Given records >>
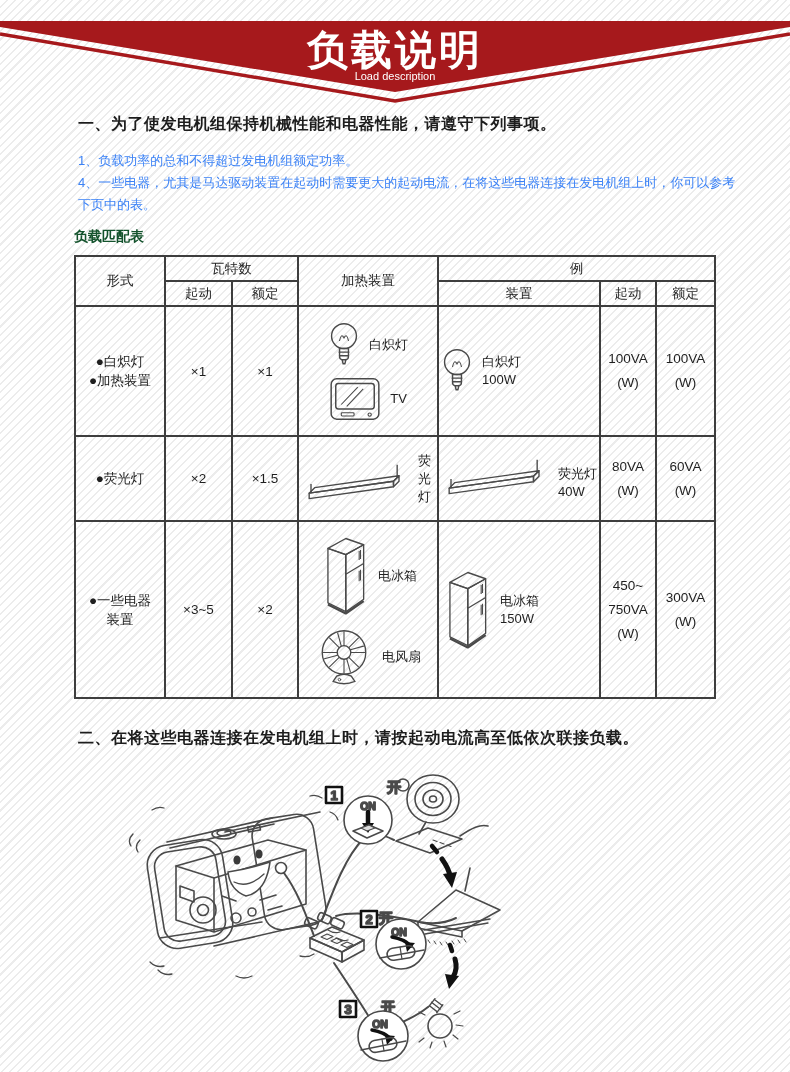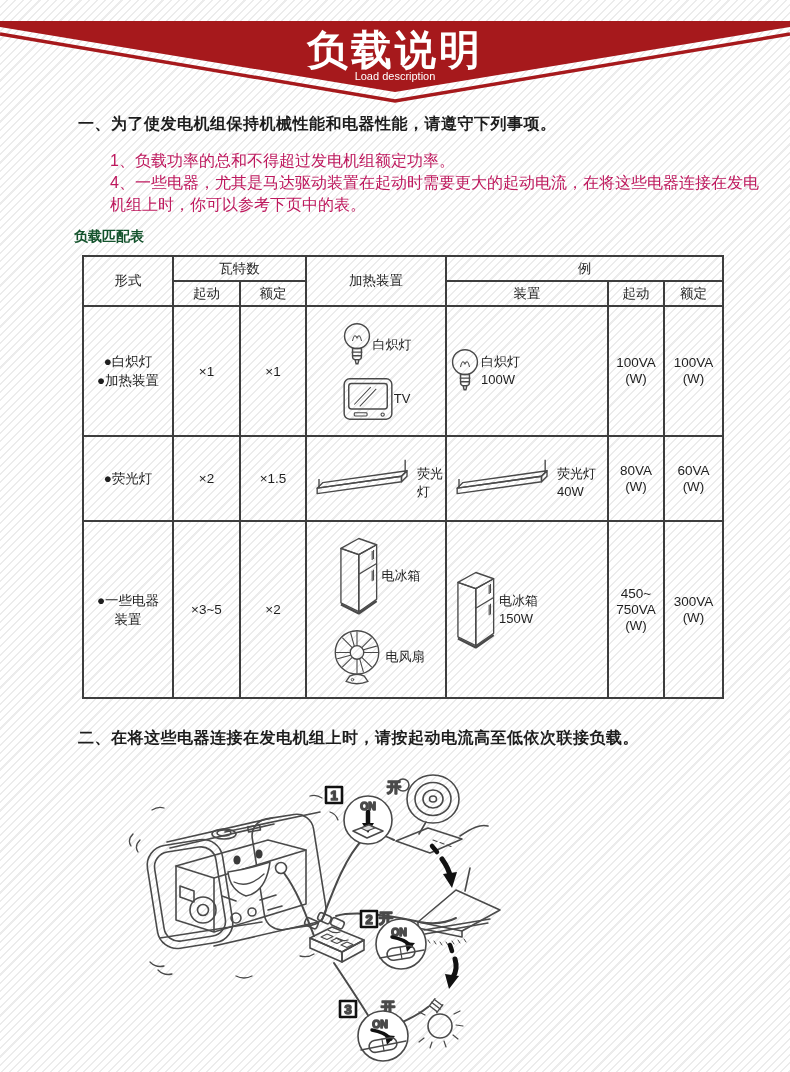--- a/index.html
+++ b/index.html
@@ -10,37 +10,37 @@
     background:
       repeating-linear-gradient(135deg,#ffffff 0px,#ffffff 4.3px,#ececec 4.3px,#ececec 5.8px);
   }
   .abs{position:absolute;}
   
   .banner{left:0;top:0;}
   .banner-title{font-weight:bold;letter-spacing:3px;}
   
   .h-sec{font-size:16px;font-weight:bold;color:#1d1d1d;letter-spacing:0.5px;}
   .sec1-h{left:78px;top:114px;width:680px;}
-  .item{font-size:16px;color:#be185d;line-height:22px;margin-left:32px;}
+  .item{font-size:13px;color:#3b82f6;line-height:22px;}
   .item1{left:78px;top:150px;width:660px;}
   .item2{left:78px;top:172px;width:660px;}
   .tbl-caption{left:74px;top:228px;font-size:14px;font-weight:bold;color:#14532d;}
   .sec2-h{left:78px;top:728px;width:700px;}
   
-  table.load{border-collapse:collapse;table-layout:fixed;width:640px;margin-left:8px;}
+  table.load{border-collapse:collapse;table-layout:fixed;width:640px;}
   table.load th,table.load td{
     border:2px solid #3e3e3e;font-weight:normal;font-size:13.5px;color:#1f1f1f;
     text-align:center;vertical-align:middle;padding:2px;background:transparent;
   }
   table.load thead tr{height:25px;}
   td.c-type{text-align:left;padding-left:7px;white-space:pre-line;line-height:19px;}
   td.c-num{font-size:14px;}
-  .pre{white-space:pre-line;line-height:16px;}
+  .pre{white-space:pre-line;line-height:24px;}
   .equipcol{display:flex;flex-direction:column;align-items:center;gap:8px;}
-  .equip{display:flex;align-items:center;}
+  .equip{display:flex;align-items:center;gap:9px;}
   .equip .lbl{font-size:13px;color:#1f1f1f;white-space:pre-line;text-align:left;line-height:18px;}
   .icon svg{display:block;}
   
   .illus text{font-family:"Liberation Sans","DejaVu Sans",sans-serif;}
   .stepnum{font-weight:bold;font-size:13px;fill:#111;}
   .kai{font-weight:bold;font-size:14px;fill:#2c2c2c;}
   .onlbl{font-weight:bold;font-size:10.5px;fill:#111;}
 </style>
 </head>
 <body>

Task item >> Leave out the images and transcribe all the records exactly.

Response below >>
--- a/index.html
+++ b/index.html
@@ -10,37 +10,37 @@
     background:
       repeating-linear-gradient(135deg,#ffffff 0px,#ffffff 4.3px,#ececec 4.3px,#ececec 5.8px);
   }
   .abs{position:absolute;}
   
   .banner{left:0;top:0;}
   .banner-title{font-weight:bold;letter-spacing:3px;}
   
   .h-sec{font-size:16px;font-weight:bold;color:#1d1d1d;letter-spacing:0.5px;}
   .sec1-h{left:78px;top:114px;width:680px;}
-  .item{font-size:16px;color:#be185d;line-height:22px;margin-left:32px;}
+  .item{font-size:13px;color:#3b82f6;line-height:22px;}
   .item1{left:78px;top:150px;width:660px;}
   .item2{left:78px;top:172px;width:660px;}
   .tbl-caption{left:74px;top:228px;font-size:14px;font-weight:bold;color:#14532d;}
   .sec2-h{left:78px;top:728px;width:700px;}
   
-  table.load{border-collapse:collapse;table-layout:fixed;width:640px;margin-left:8px;}
+  table.load{border-collapse:collapse;table-layout:fixed;width:640px;}
   table.load th,table.load td{
     border:2px solid #3e3e3e;font-weight:normal;font-size:13.5px;color:#1f1f1f;
     text-align:center;vertical-align:middle;padding:2px;background:transparent;
   }
   table.load thead tr{height:25px;}
   td.c-type{text-align:left;padding-left:7px;white-space:pre-line;line-height:19px;}
   td.c-num{font-size:14px;}
-  .pre{white-space:pre-line;line-height:16px;}
+  .pre{white-space:pre-line;line-height:24px;}
   .equipcol{display:flex;flex-direction:column;align-items:center;gap:8px;}
-  .equip{display:flex;align-items:center;}
+  .equip{display:flex;align-items:center;gap:9px;}
   .equip .lbl{font-size:13px;color:#1f1f1f;white-space:pre-line;text-align:left;line-height:18px;}
   .icon svg{display:block;}
   
   .illus text{font-family:"Liberation Sans","DejaVu Sans",sans-serif;}
   .stepnum{font-weight:bold;font-size:13px;fill:#111;}
   .kai{font-weight:bold;font-size:14px;fill:#2c2c2c;}
   .onlbl{font-weight:bold;font-size:10.5px;fill:#111;}
 </style>
 </head>
 <body>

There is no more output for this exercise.